Required action 1:
In the grading checklist text, what kind of alt text should decorative images have?
Required action 2:
In the opening paragraph of the grading checklist text, how does the writer describe themselves? List each description.
Required action 3:
Return the part of the grading checklist text between "The Grading Checklist - Part" and "can expect content.", inclusive.
──────── Exercise passage
So that’s what I’m doing here. I realise that grading is a subjective experience and other graders will no doubt look at things and score things differently to me. I’m also aware that I’m not perfect, and I’m far from infallible. I’m also an unpaid volunteer who is doing this just because I believe it’s a good cause. So I’ll talk you through what I’m looking for on the Grading Checklist — but I’m not going to talk about the scoring system as that’s covered elsewhere on this site.

The Grading Checklist - Part I

1. Site without styles.
The site should be usable with CSS disabled. I don’t expect it to still look good: if you’re using a browser that doesn’t support CSS you can’t expect good design but you can expect content.
2. Site without images.
Note that this is site with styles, but without images. What I’m looking for here is basically good alt text for meaningful images and recognising that decorative images should have a null alt text. If I see “dotted spacer” for a decorative image or “Obrien2e999″ for a meaningful image it will cost you points. Page layout should not be compromised by the lack of images.
────────────────
──────── Given data
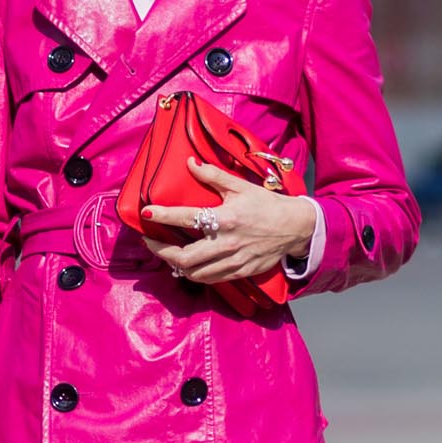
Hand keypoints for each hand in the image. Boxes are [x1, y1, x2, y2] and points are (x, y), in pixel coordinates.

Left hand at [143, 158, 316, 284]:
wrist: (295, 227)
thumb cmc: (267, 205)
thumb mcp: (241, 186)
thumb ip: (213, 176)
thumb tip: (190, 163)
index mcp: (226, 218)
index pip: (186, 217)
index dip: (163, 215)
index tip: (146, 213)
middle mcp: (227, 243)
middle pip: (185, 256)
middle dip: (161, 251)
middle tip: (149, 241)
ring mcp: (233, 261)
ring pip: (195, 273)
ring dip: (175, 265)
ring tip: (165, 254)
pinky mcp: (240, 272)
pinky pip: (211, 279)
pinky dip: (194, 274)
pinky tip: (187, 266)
────────────────
──────── Given data
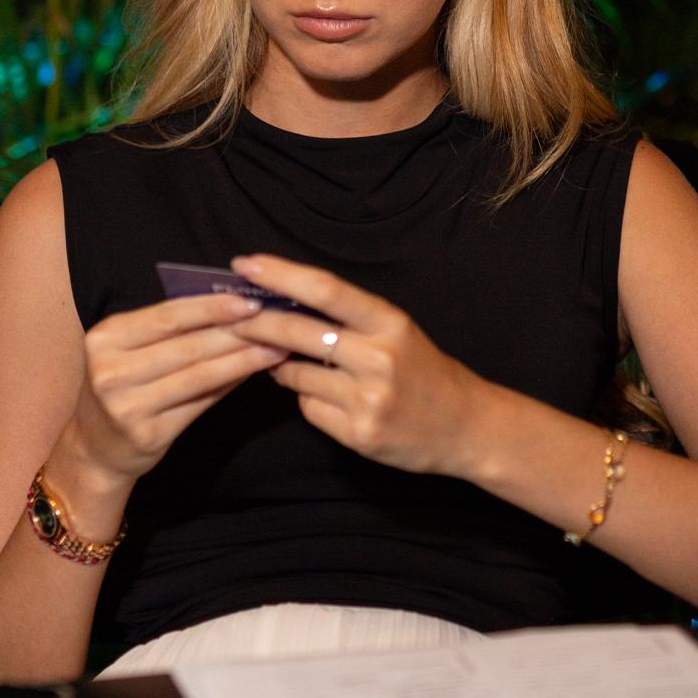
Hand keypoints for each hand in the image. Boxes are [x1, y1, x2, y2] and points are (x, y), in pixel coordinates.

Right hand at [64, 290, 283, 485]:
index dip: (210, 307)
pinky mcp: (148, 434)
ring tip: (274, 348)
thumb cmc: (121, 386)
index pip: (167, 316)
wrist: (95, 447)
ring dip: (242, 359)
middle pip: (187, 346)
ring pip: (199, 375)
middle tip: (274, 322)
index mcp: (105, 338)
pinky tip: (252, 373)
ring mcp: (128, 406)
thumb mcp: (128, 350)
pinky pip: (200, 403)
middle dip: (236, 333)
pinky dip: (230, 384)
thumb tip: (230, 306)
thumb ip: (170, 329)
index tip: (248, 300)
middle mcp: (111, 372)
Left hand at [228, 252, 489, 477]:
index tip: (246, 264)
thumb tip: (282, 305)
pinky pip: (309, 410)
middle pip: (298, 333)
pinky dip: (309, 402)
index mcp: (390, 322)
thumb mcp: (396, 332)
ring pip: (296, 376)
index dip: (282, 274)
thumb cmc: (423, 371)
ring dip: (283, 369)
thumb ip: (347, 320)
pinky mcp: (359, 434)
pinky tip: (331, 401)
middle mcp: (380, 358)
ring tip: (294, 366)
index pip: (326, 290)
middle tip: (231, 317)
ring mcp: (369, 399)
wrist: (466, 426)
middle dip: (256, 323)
────────────────
──────── Given data
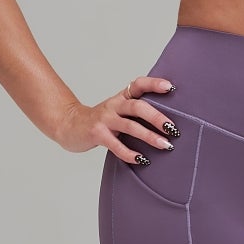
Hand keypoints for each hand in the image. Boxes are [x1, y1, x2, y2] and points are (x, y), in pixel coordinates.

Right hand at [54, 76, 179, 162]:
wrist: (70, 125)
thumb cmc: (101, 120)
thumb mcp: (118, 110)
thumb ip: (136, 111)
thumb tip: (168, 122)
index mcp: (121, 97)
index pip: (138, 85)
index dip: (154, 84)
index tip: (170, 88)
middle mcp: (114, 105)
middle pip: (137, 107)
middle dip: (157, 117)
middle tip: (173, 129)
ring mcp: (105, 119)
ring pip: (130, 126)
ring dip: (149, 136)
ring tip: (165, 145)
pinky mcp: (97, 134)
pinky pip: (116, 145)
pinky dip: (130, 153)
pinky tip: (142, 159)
────────────────
Solution 1:
Decorative images should have a null alt text.

Solution 2:
- Not perfect
- Far from infallible
- An unpaid volunteer doing this because they believe it's a good cause

Solution 3:
The Grading Checklist - Part I

1. Site without styles.
The site should be usable with CSS disabled. I don’t expect it to still look good: if you’re using a browser that doesn’t support CSS you can’t expect good design but you can expect content.